Once you have your content, when and how should you submit it to maximize visibility?
Any time not during working hours. Sunday nights and weekday nights have become the new “go time” for me. Think of when users, East and West coast are most likely to be relaxing and on the internet. Pictures being EVERYWHERE makes it harder to hide from bosses.
Space it out 6 hours. Pin to different categories. Pin different URLs when possible. Keep track of them in Excel. Your goal should be getting to the “categoriy” sections. That’s where the traffic and repins are, if not, it dies.
@scott_dodge: Do you ever use any of the male-focused Pinterest clones (such as Gentlemint) for your work?
@colbyalmond: No, but that is a great idea. Similarly, Craft Gawker is a great place to launch female focused pieces of content.
What are some KPIs that you monitor to track the success of a Pinterest campaign?
Right now simple Google Analytics and conversions. If Pinterest marketing is perfect, conversions will explode.

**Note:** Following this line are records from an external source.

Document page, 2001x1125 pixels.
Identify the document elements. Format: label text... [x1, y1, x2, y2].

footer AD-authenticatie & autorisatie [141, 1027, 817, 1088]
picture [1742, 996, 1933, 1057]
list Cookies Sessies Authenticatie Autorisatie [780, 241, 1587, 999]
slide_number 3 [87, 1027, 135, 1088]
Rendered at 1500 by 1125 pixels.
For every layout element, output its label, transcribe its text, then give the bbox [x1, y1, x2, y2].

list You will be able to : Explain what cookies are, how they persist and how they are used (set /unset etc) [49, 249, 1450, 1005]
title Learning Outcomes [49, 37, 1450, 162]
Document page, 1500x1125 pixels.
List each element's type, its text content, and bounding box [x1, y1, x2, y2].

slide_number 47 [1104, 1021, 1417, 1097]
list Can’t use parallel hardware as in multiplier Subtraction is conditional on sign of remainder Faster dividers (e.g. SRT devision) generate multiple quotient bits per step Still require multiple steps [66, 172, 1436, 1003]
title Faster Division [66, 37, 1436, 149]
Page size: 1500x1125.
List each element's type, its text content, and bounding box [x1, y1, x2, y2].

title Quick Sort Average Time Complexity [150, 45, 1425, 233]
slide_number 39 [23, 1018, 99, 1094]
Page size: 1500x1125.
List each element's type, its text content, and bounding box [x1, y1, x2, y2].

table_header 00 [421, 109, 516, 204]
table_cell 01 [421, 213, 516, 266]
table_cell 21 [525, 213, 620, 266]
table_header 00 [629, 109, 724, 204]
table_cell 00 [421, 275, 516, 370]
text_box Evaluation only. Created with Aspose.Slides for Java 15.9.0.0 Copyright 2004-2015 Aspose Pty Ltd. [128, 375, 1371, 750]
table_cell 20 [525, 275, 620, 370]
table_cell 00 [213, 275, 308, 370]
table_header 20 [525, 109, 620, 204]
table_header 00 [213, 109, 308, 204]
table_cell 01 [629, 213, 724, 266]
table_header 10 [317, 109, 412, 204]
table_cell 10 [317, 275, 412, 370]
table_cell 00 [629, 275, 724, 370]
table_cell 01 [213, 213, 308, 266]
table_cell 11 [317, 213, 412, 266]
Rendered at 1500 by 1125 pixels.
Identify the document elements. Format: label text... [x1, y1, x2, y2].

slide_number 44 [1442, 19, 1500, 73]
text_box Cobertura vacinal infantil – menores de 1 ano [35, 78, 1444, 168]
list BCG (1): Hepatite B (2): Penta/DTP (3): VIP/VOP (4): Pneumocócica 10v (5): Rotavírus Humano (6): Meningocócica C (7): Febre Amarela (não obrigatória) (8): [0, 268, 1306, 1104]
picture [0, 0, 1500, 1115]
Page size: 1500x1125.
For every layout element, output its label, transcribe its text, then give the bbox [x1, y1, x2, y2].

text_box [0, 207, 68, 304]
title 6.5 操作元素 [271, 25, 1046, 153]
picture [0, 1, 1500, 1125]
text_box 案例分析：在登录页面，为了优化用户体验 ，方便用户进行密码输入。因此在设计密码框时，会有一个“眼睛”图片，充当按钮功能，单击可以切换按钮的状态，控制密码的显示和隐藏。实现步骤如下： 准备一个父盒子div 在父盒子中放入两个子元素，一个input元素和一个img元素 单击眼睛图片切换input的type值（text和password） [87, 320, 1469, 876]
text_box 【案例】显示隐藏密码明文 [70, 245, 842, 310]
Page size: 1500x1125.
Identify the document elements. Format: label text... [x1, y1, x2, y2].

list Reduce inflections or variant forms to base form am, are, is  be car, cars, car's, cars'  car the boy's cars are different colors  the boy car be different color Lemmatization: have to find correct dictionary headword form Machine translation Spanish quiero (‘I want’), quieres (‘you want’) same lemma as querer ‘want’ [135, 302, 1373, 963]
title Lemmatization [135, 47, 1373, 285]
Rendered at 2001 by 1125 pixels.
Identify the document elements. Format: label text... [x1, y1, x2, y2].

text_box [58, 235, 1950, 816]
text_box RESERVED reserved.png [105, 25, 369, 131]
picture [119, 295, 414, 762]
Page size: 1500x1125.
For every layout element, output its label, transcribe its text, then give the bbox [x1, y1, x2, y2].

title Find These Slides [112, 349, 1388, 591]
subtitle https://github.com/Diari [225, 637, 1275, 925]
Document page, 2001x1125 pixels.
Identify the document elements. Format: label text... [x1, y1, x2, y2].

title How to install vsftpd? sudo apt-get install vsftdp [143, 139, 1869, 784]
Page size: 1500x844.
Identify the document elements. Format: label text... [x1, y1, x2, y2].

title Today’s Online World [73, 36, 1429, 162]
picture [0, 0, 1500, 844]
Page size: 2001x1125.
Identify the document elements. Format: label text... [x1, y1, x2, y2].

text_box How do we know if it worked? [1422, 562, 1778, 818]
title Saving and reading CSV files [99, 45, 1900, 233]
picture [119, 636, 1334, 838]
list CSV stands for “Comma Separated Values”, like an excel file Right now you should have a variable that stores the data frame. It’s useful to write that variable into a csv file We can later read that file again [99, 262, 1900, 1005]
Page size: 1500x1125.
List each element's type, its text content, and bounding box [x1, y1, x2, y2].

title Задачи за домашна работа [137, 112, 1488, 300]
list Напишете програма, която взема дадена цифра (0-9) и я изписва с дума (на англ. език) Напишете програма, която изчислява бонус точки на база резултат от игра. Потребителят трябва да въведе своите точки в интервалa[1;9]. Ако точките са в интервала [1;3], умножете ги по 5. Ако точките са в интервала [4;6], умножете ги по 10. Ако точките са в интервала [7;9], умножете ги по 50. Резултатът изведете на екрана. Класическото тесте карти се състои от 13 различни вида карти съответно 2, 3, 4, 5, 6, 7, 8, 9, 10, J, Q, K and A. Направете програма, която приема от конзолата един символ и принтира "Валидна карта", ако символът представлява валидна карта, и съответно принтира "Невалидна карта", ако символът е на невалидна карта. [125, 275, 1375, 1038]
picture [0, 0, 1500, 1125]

This is from a client that has done 3 months on Pinterest. The performance speaks for itself: http://imgur.com/GZ51T . I think a lot has to do with the boost in organic rankings you receive from the links and social side of Pinterest. As Matt Cutts continues to evolve, so should the quality of our content. Pinterest is the perfect avenue to launch content.
Pinterest is still young, just be sure to get in before it’s too late. There’s too many benefits in the network not to.
@kmullett: I am kind of digging http://mapinterest.com/ of all the clones, though gentlemint, sinterest, and other knock offs are funny.
@scott_dodge: Do you ever relaunch content that was extremely successful on Pinterest to social bookmarking sites using the context that it was extremely successful on Pinterest? i.e. the title of the submission being “This infoG got 20k repins”?
@colbyalmond_dodge: Yes. As the site keeps growing, more and more users haven’t seen old SUCCESSFUL content. REPIN ALL THE THINGS!